### What is being asked
Give the entries again exactly as they appear, but without the images.

### Document layout analysis data
--- START ---

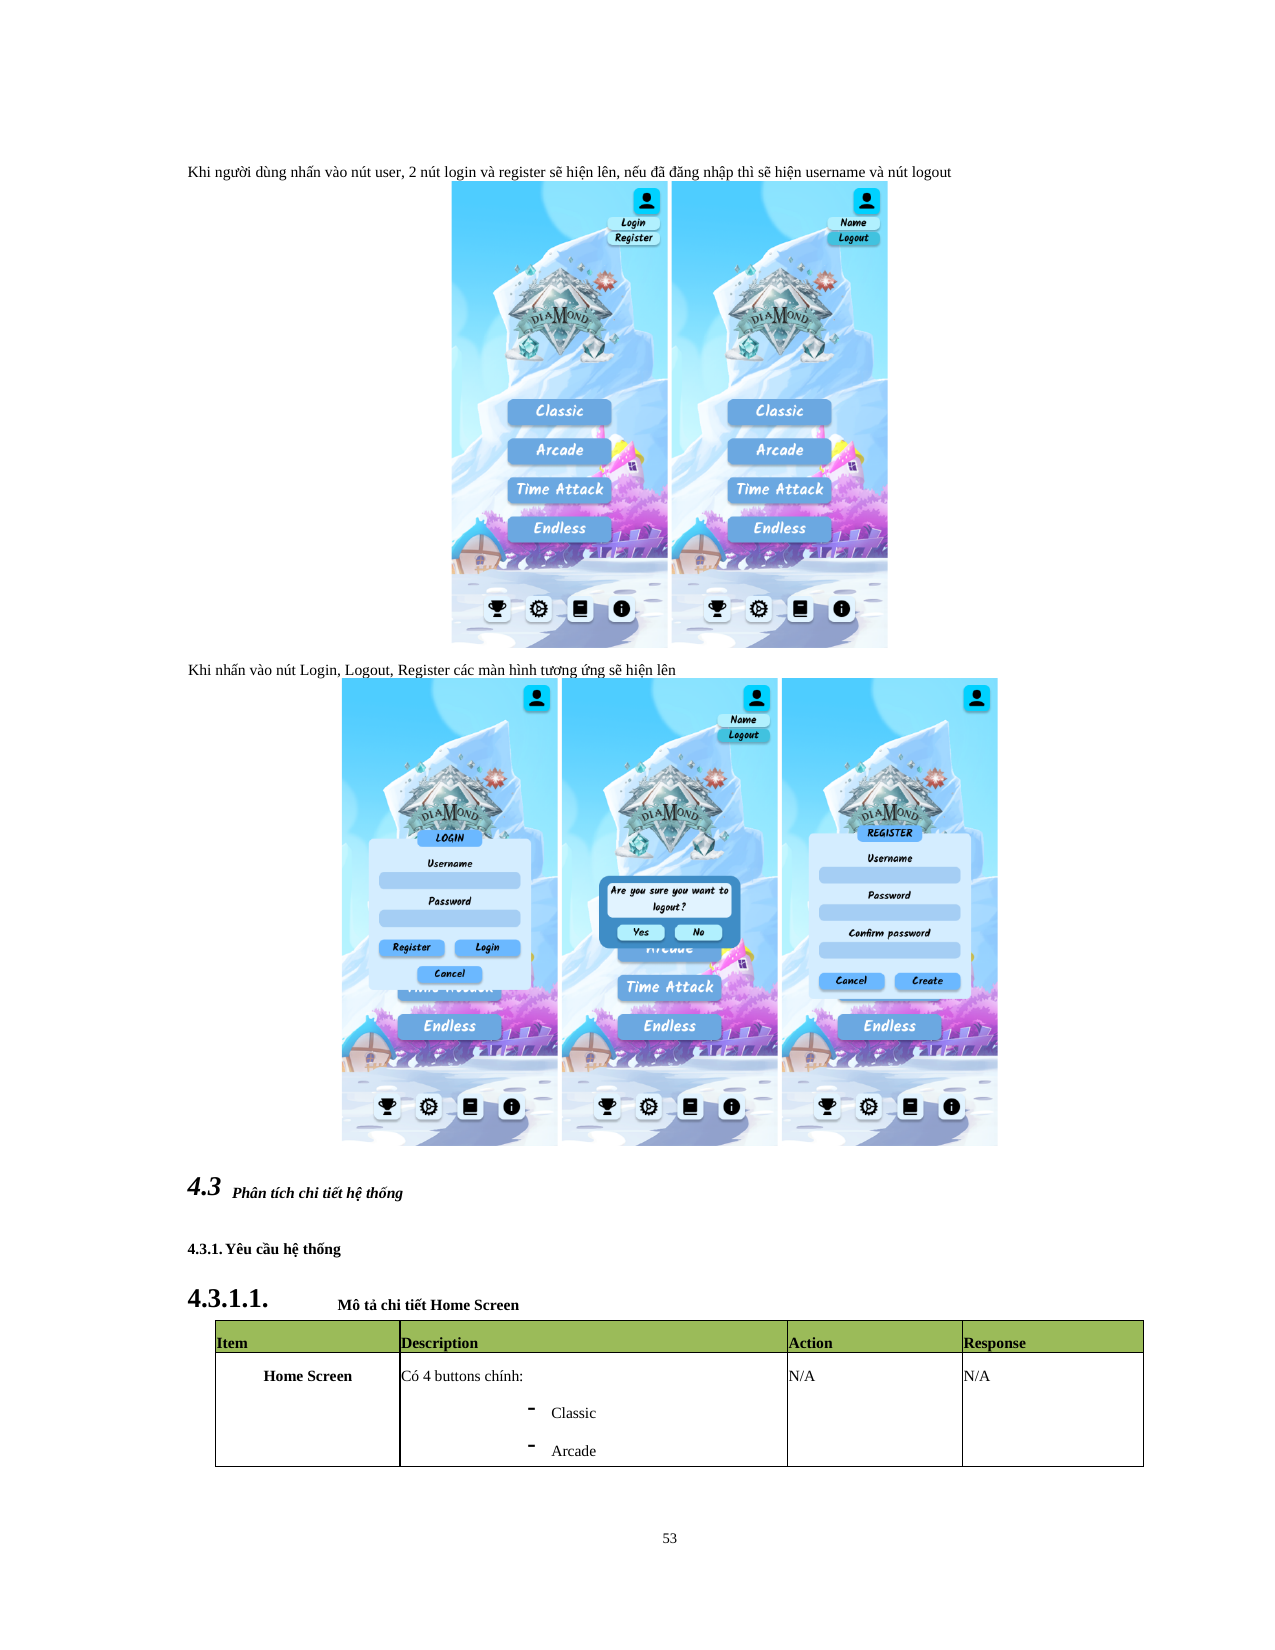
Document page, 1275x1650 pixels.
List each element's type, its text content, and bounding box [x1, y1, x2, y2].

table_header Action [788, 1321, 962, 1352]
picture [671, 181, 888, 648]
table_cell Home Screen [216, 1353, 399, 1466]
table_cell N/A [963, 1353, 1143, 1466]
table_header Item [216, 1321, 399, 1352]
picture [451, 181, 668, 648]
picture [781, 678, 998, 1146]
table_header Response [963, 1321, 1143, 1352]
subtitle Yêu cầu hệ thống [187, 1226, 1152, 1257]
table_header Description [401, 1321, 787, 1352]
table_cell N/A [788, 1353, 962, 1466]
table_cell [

--- END ---

### Answer section
Document page, 1275x1650 pixels.
List each element's type, its text content, and bounding box [x1, y1, x2, y2].

table_header Action [788, 1321, 962, 1352]
picture [671, 181, 888, 648]
table_cell Home Screen [216, 1353, 399, 1466]
table_cell N/A [963, 1353, 1143, 1466]
table_header Item [216, 1321, 399, 1352]
picture [451, 181, 668, 648]
picture [781, 678, 998, 1146]
table_header Response [963, 1321, 1143, 1352]
subtitle Yêu cầu hệ thống [187, 1226, 1152, 1257]
table_header Description [401, 1321, 787, 1352]
table_cell N/A [788, 1353, 962, 1466]
table_cell [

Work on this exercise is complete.